▶ **EXERCISE OBJECTIVE**
The lines from the start of the data up to and including the one with "ønsker å gjøre" should be returned exactly, and nothing else.

▶ **Dataset items**
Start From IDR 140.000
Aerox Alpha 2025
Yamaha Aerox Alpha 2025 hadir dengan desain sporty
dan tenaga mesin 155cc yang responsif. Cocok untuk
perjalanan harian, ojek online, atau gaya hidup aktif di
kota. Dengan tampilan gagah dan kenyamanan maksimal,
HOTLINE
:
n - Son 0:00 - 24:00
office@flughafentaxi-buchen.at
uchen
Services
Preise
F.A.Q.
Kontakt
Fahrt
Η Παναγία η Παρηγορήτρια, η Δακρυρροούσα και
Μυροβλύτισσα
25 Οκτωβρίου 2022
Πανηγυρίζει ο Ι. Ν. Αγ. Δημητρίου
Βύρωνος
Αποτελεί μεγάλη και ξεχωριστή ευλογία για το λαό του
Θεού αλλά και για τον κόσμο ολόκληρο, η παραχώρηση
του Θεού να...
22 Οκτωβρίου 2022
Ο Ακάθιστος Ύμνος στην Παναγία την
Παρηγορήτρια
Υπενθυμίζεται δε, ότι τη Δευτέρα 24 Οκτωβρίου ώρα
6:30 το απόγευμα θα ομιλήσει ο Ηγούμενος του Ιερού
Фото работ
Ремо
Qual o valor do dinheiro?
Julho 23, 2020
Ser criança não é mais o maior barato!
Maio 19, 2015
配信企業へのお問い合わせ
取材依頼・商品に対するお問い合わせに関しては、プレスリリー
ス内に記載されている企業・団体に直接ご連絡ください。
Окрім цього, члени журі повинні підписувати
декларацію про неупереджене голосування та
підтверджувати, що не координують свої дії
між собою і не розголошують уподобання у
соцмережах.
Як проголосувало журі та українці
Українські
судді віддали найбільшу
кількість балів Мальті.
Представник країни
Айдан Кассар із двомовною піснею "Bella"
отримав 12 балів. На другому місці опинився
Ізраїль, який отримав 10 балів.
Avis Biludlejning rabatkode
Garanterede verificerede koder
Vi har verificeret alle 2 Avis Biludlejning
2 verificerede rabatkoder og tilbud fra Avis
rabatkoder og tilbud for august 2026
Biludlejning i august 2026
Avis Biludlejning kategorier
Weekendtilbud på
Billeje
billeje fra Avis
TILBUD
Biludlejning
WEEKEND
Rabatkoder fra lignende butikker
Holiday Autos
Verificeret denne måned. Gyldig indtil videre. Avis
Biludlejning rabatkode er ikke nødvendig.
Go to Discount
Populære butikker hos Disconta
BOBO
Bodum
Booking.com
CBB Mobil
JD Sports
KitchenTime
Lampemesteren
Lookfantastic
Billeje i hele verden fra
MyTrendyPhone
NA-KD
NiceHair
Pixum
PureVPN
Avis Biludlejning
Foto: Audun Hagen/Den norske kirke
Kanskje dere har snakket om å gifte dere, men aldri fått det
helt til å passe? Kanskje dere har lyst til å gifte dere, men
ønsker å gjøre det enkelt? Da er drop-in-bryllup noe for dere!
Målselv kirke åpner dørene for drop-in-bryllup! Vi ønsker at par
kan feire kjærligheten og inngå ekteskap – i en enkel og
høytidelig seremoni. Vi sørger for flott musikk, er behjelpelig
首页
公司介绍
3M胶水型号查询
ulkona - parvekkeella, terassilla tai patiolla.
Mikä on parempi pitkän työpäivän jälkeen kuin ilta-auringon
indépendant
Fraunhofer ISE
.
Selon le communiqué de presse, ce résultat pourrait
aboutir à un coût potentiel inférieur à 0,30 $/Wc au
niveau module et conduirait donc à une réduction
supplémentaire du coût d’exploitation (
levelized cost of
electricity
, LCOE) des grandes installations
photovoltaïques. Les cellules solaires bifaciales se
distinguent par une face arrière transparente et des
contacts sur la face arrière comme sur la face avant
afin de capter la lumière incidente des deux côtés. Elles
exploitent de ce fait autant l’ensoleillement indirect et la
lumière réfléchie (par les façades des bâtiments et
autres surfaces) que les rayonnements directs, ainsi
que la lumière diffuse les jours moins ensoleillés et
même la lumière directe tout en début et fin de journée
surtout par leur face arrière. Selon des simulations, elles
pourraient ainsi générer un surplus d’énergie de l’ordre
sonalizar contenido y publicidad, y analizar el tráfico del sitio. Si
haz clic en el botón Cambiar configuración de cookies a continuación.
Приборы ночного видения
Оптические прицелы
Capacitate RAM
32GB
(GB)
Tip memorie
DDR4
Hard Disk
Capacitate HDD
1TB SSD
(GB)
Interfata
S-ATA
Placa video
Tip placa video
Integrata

▶ **RESPONSE TO THIS EXERCISE**
Start From IDR 140.000
Aerox Alpha 2025
Yamaha Aerox Alpha 2025 hadir dengan desain sporty
dan tenaga mesin 155cc yang responsif. Cocok untuk
perjalanan harian, ojek online, atau gaya hidup aktif di
kota. Dengan tampilan gagah dan kenyamanan maksimal,
HOTLINE
:
n - Son 0:00 - 24:00
office@flughafentaxi-buchen.at
uchen
Services
Preise
F.A.Q.
Kontakt
Fahrt
Η Παναγία η Παρηγορήτρια, η Δακρυρροούσα και
Μυροβλύτισσα
25 Οκτωβρίου 2022
Πανηγυρίζει ο Ι. Ν. Αγ. Δημητρίου
Βύρωνος
Αποτελεί μεγάλη και ξεχωριστή ευλογία για το λαό του
Θεού αλλά και για τον κόσμο ολόκληρο, η παραχώρηση
του Θεού να...
22 Οκτωβρίου 2022
Ο Ακάθιστος Ύμνος στην Παναγία την
Παρηγορήτρια
Υπενθυμίζεται δε, ότι τη Δευτέρα 24 Οκτωβρίου ώρα
6:30 το απόγευμα θα ομιλήσει ο Ηγούμενος του Ιερού
Фото работ
Ремо
Qual o valor do dinheiro?
Julho 23, 2020
Ser criança não é mais o maior barato!
Maio 19, 2015
配信企業へのお問い合わせ
取材依頼・商品に対するお問い合わせに関しては、プレスリリー
ス内に記載されている企業・団体に直接ご連絡ください。
Окрім цього, члени журі повинні підписувати
декларацію про неупереджене голосування та
підтверджувати, що не координують свої дії
між собою і не розголошують уподобання у
соцмережах.
Як проголосувало журі та українці
Українські
судді віддали найбільшу
кількість балів Мальті.
Представник країни
Айдан Кассар із двомовною піснею "Bella"
отримав 12 балів. На другому місці опинився
Ізраїль, який отримав 10 балів.
Avis Biludlejning rabatkode
Garanterede verificerede koder
Vi har verificeret alle 2 Avis Biludlejning
2 verificerede rabatkoder og tilbud fra Avis
rabatkoder og tilbud for august 2026
Biludlejning i august 2026
Avis Biludlejning kategorier
Weekendtilbud på
Billeje
billeje fra Avis
TILBUD
Biludlejning
WEEKEND
Rabatkoder fra lignende butikker
Holiday Autos
Verificeret denne måned. Gyldig indtil videre. Avis
Biludlejning rabatkode er ikke nødvendig.
Go to Discount
Populære butikker hos Disconta
BOBO
Bodum
Booking.com
CBB Mobil
JD Sports
KitchenTime
Lampemesteren
Lookfantastic
Billeje i hele verden fra
MyTrendyPhone
NA-KD
NiceHair
Pixum
PureVPN
Avis Biludlejning
Foto: Audun Hagen/Den norske kirke
Kanskje dere har snakket om å gifte dere, men aldri fått det
helt til å passe? Kanskje dere har lyst til å gifte dere, men
ønsker å gjøre det enkelt? Da er drop-in-bryllup noe for dere!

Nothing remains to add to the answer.